そうやって、彼はやっぱり自分の今の気持ちを吐き出してくれたのに、そのときのわたしはとにかく、わざわざ言わなくても彼は分かってくれていると思っていたのに、伝わっていなかったという事実に落ち込んで、そう思い込んでいた自分を嫌悪して、「それやったら、別れよう」と言ってしまっていた。

いつまでも独りよがりで、言葉に出さなくとも、行動で示さなくとも、わたしの思いは伝わっていると、傲慢でした。言葉に態度に出さないと伝わらないということを知らなかった。後悔しても反省しても、もう遅い。また、自分の気持ちに蓋をして、終わらせてしまった。彼の気持ちを無碍にしてしまった。

そんな終わりを迎えた、元彼氏との再会はかなりこたえます。

彼のあの直毛で硬くて真っ黒な髪は今めかしい茶色いゆるふわパーマになっていた。どうやってあんなに意思を持っていた直毛をふにゃふにゃにすることができたのだろうか。通っている美容院を教えてください。服のテイストがカジュアル系だったのに、モード系に変わっていた。
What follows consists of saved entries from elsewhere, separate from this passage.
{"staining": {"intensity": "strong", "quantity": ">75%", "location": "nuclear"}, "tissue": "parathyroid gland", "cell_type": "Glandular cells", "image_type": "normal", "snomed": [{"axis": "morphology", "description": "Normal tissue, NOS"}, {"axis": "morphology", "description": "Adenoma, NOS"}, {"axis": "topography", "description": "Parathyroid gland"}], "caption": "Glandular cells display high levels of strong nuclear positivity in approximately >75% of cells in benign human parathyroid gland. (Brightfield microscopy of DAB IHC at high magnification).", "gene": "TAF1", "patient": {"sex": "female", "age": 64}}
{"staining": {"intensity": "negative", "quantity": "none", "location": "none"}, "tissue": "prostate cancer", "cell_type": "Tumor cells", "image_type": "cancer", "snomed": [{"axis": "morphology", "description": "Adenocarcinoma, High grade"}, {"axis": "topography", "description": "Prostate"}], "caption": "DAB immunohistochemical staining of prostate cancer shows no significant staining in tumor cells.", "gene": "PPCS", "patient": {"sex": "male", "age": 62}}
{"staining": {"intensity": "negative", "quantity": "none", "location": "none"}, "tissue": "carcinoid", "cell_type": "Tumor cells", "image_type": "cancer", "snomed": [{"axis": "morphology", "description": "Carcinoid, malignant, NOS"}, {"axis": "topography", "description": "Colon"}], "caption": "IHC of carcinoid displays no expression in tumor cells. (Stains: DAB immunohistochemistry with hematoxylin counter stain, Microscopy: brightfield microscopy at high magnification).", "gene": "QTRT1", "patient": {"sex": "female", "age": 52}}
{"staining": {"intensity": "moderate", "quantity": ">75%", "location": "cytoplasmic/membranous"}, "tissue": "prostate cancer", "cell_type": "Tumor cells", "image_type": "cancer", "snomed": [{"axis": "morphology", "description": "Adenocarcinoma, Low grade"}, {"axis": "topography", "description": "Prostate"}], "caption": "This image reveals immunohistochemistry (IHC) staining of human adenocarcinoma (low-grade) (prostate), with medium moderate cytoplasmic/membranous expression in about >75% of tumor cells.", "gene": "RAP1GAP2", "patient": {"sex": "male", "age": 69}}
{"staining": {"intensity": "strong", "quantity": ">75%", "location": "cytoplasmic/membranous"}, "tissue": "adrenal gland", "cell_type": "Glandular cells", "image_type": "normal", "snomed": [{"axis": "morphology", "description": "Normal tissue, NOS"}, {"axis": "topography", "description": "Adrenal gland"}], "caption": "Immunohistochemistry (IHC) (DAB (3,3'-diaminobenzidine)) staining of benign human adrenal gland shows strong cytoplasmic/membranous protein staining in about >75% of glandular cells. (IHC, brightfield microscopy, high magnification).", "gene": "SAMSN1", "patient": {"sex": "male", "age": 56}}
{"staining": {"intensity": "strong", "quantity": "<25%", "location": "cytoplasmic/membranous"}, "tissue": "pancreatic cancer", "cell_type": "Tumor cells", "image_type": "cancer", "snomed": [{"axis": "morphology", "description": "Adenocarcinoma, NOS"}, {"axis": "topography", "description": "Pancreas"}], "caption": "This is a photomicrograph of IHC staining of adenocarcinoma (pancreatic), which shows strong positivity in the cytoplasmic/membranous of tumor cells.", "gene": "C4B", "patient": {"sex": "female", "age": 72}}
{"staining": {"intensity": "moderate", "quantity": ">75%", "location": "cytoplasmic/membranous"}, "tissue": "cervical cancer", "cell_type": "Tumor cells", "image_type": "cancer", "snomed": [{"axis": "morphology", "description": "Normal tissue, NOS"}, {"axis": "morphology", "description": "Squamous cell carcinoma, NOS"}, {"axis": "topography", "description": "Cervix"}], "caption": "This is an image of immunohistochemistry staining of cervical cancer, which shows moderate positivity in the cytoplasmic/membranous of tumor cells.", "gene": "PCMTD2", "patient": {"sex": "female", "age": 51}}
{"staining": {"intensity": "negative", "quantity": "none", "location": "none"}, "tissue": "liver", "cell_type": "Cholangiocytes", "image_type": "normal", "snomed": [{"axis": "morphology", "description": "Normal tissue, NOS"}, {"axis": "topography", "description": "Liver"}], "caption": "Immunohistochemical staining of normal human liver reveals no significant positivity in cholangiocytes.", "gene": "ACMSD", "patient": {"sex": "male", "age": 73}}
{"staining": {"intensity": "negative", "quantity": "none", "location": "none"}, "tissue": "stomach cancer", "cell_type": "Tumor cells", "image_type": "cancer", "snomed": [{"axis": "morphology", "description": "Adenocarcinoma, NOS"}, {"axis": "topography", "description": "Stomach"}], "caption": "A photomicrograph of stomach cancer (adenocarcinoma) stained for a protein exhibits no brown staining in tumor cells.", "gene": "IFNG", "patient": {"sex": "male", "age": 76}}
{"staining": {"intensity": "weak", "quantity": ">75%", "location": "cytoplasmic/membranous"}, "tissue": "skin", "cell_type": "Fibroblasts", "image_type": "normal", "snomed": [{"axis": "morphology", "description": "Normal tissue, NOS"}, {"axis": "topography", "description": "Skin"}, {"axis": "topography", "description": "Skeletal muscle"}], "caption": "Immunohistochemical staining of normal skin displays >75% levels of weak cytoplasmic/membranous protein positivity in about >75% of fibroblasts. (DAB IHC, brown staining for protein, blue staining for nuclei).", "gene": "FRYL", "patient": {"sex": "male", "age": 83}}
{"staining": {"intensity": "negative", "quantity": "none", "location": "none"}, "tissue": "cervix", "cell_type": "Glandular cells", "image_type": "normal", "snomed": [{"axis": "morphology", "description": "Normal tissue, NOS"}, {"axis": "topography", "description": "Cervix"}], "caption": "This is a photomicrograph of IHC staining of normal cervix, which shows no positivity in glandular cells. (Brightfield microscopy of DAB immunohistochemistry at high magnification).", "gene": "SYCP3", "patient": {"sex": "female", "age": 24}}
デートの3回に1回は履いてきていたあのお気に入りのカーキのチノパンはどこにいったのですか?いつも背中にこしらえていたリュックはお洒落なサコッシュに変わってしまっていて、荷物が多い男を卒業したんだなあと寂しくなった。

わたしの知っていた彼はもうそこにはいなくて、あれからかなりの時間が流れたんだと実感させられて、言葉でうまく表すことができない複雑な感情になった。

あんな振り方をしておいて、もう戻ることはないのに、何かを期待して、何かを確かめたくて、何かを取り戻したくて、彼の「また飲みに行こうや、色々あったけど、友達としてさ」という言葉に頷いてしまった、わたしは太宰治、人間失格です。

友達でいられなかったから、恋人になったのに、友達に戻れるわけなくない??